> _Provided data_:
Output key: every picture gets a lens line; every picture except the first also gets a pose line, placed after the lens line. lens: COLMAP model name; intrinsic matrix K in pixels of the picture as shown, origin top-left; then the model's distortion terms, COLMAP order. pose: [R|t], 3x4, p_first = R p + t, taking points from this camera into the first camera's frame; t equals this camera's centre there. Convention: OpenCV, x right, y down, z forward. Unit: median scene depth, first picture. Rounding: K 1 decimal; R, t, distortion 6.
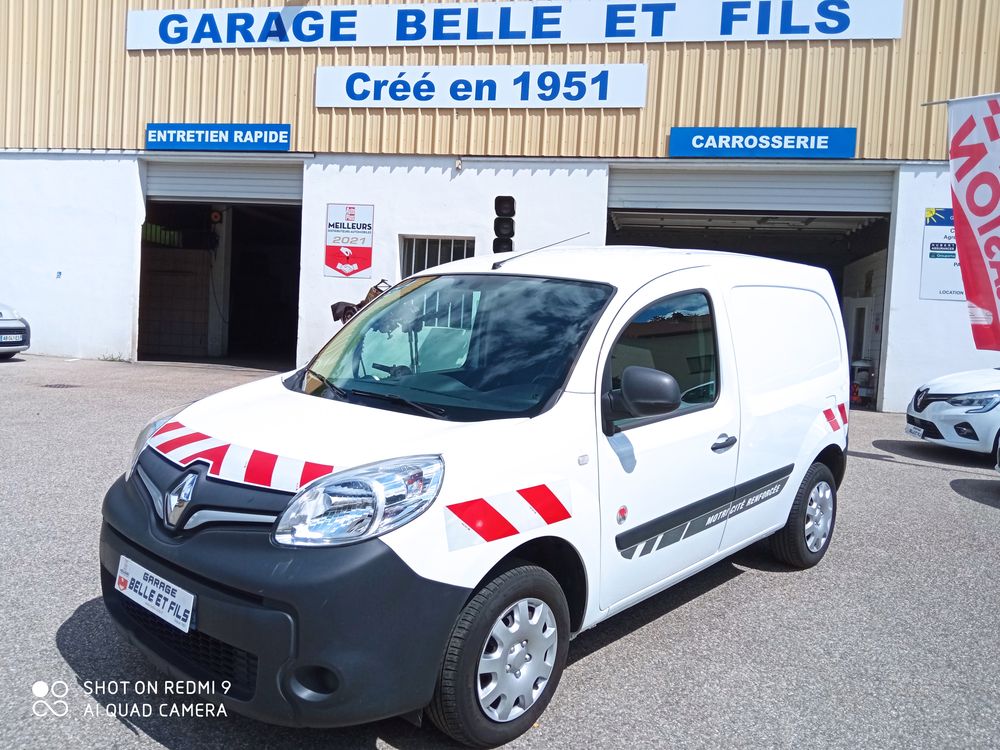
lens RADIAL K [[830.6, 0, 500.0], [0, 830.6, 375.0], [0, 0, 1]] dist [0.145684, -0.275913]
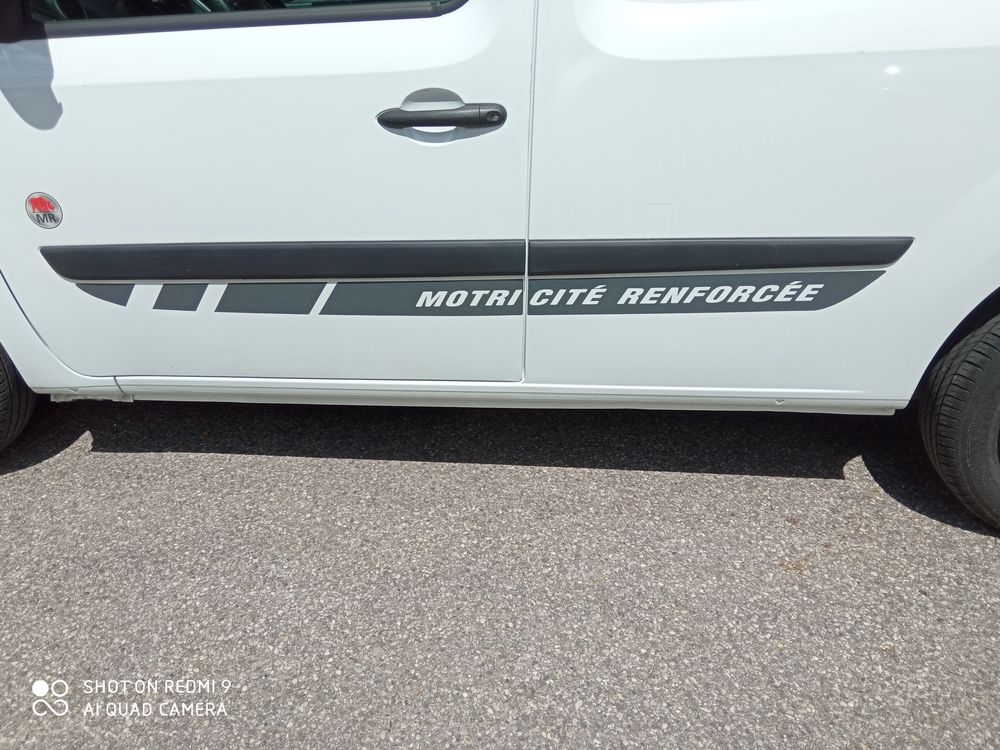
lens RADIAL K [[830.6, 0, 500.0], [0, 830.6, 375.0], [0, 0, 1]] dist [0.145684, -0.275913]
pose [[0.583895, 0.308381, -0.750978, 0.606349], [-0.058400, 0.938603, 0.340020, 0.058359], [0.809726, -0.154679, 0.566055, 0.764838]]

> _Work task_: Leaving the pictures aside, repeat the data above exactly.

> _Written solution_:
Output key: every picture gets a lens line; every picture except the first also gets a pose line, placed after the lens line. lens: COLMAP model name; intrinsic matrix K in pixels of the picture as shown, origin top-left; then the model's distortion terms, COLMAP order. pose: [R|t], 3x4, p_first = R p + t, taking points from this camera into the first camera's frame; t equals this camera's centre there. Convention: OpenCV, x right, y down, z forward. Unit: median scene depth, first picture. Rounding: K 1 decimal; R, t, distortion 6.
lens RADIAL K [[830.6, 0, 500.0], [0, 830.6, 375.0], [0, 0, 1]] dist [0.145684, -0.275913]
lens RADIAL K [[830.6, 0, 500.0], [0, 830.6, 375.0], [0, 0, 1]] dist [0.145684, -0.275913]
pose [[0.583895, 0.308381, -0.750978, 0.606349], [-0.058400, 0.938603, 0.340020, 0.058359], [0.809726, -0.154679, 0.566055, 0.764838]]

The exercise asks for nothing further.